As graves go, you’ll take watery over disembowelly any day. You make it to the river’s bank just ahead of the rampaging tyrannosaur and take the plunge, discovering immediately that prehistoric rivers are the worst. The rapids toss you around like a rag doll as you try desperately to dodge massive chunks of jagged rock and keep your head above water. This is some serious Land of the Lost business, and you don’t even have the benefit of a tiny raft.

As expected, it culminates in a terrifying drop off a sheer cliff (since you pass out long before you reach the bottom, you’re unable to attest to whether it plunges you fully a thousand feet below). You’re halfway across Pangea by the time you regain consciousness on the banks of a much calmer tributary. You did it! Ha! Take that, tyrannosaur!

You locate a warm, hollow spot beneath the roots of a fallen tree and settle in for some much needed recuperation. That whitewater adventure messed you up pretty good. Also, your visit to the late Cretaceous has apparently coincided with the astronomical event that triggered the dinosaur extinction, because later that day all hell breaks loose. There’s a massive explosion over the horizon, and subsequent earthquakes, volcanic eruptions, and blankets of ash further complicate your recovery.

Days turn into weeks as you slowly nurse yourself back to health amid the geological chaos. Progress is excruciatingly slow—even as you regain strength, odd things seem to be happening to your physiology. You find yourself getting tired easily, and your belly is increasingly sensitive, particularly around the…

Nipples? Son of a bitch. Betsy’s pregnant.

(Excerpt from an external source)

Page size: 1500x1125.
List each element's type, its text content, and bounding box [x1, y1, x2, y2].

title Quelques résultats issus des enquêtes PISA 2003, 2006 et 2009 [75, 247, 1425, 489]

You were concerned about the history-changing impact of releasing a single dog into the prehistoric wilds, much less an entire litter! Still, what’s the alternative? You’ve worked incredibly hard to keep Betsy alive, and the very idea of putting her children at risk is utterly abhorrent to you. Granted, that might be the canine pregnancy hormones talking.

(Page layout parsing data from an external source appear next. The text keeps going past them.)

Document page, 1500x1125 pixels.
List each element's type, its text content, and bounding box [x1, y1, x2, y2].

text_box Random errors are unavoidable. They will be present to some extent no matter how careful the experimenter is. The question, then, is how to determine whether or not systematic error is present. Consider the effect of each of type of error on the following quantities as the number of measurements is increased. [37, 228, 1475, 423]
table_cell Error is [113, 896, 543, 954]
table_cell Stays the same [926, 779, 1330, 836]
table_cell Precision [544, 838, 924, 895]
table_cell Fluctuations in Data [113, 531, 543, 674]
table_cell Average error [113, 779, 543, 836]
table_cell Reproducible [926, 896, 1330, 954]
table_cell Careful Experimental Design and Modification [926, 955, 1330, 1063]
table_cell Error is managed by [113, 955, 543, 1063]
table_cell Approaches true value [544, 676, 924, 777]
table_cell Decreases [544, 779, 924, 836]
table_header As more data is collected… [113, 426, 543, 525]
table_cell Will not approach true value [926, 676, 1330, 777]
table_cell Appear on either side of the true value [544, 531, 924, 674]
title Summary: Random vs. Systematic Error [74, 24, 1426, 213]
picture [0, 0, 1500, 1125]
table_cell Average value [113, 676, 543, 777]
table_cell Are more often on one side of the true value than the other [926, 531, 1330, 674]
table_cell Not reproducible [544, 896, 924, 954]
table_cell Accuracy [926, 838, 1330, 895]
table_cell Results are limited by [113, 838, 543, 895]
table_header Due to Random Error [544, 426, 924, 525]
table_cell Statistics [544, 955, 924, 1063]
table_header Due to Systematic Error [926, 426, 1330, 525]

When you decide to find somewhere else to park your consciousness and ponder your options, you’re treated to another surprise. Whatever temporal mechanism usually connects you to your native time period is also responsible for your ability to jump hosts. The Labrador retriever’s body is now yours, permanently.

Aw, crap. You’re going to have to throw yourself off a friggin’ cliff for the sake of the universe, aren’t you?

If you make the ultimate sacrifice to prevent potentially catastrophic damage to the timeline, turn to page 126.

If you chill the hell out and let the poor dog have her puppies, turn to page 209.